A major legal debate revolves around whether AI developers should be held liable for misuse of their technology. Some argue for mandatory watermarking or digital signatures to verify AI-generated content, while others believe that companies deploying AI should take full responsibility for its use.
AI contracts and legal liability
One of the biggest legal risks comes from AI-related contracts. Many organisations rush to adopt AI solutions without fully understanding contractual obligations. Bhengu referenced the CrowdStrike outage, which disrupted airlines and financial institutions globally. ‘This incident highlights the importance of strong contracts that clearly define liability in case of AI failures. Companies need to include specific clauses on third-party liability and indemnification.’
AI-related contracts must include liability clauses, Bhengu warned. ‘Many companies sign agreements without considering AI liability. If an AI tool causes harm, who is responsible – you or the vendor?’
Professional standards and AI ethics
Professional bodies are incorporating AI ethics into industry guidelines. ‘UK accountants now have AI-specific guidance,’ said Bhengu. ‘Standardising AI use within professions helps avoid future regulatory uncertainty.’
Companies are adopting a ‘compliance-by-design’ approach, integrating ethical principles like transparency and accountability into their AI strategies.
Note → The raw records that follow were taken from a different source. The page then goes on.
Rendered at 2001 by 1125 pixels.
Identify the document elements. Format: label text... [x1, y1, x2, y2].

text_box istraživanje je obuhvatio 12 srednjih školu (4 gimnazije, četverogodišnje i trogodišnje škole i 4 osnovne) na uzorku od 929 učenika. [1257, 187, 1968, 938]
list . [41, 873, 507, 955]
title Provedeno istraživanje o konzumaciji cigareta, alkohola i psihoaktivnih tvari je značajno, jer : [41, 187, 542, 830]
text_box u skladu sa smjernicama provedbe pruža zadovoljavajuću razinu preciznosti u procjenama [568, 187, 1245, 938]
Regulators are also exploring AI disclosure requirements, where companies must report the extent of AI’s role in decision-making, particularly in sensitive areas like hiring, credit scoring, and legal analytics.
What’s next?
As AI technology evolves, regulations must keep up. ‘AI today will look different in five years,’ said Bhagattjee. ‘Regulations need to be adaptable to allow for growth without stifling innovation.’
A risk-based approach is gaining support. ‘Regulators should assess AI’s potential harm versus its benefits,’ she suggested. ‘This allows flexibility while ensuring responsible use.’
Another growing concern is AI’s environmental impact. ‘Training large AI models requires vast computational power consuming significant energy resources,’ said Nevellan Moodley, Head of Financial Services Advisory and Digital Assets Lead, Africa and Middle East, at BDO. Future AI regulations may include sustainability requirements, encouraging energy-efficient model training and responsible AI development.
Preparing for AI regulation
AI is here to stay, and businesses must be proactive, said Moodley. ‘Companies need to understand AI risks, set governance frameworks, and keep up with regulations.’ He pointed to the NIST Cybersecurity Framework (CSF), which provides a structured approach to managing AI-related risks, and ISO/IEC 42001, the first international standard for AI management systems (AIMS), which ensures responsible AI development and governance.
Key recommendations for businesses include:
- Establishing AI governance committees at board level
- Implementing data-governance frameworks to monitor AI-related data usage
- Developing AI policies that integrate with existing privacy and cybersecurity laws
- Conducting AI impact assessments to identify potential risks
Beyond compliance, AI governance is about maintaining trust with customers, investors, and regulators. Companies should prioritise internal risk management, employee training, and external compliance to stay ahead of the regulatory curve.
‘AI will not replace professionals,’ Moodley said, ‘but professionals who use AI will replace those who don’t.’ While AI can handle repetitive tasks, human judgement, creativity, and ethics remain irreplaceable.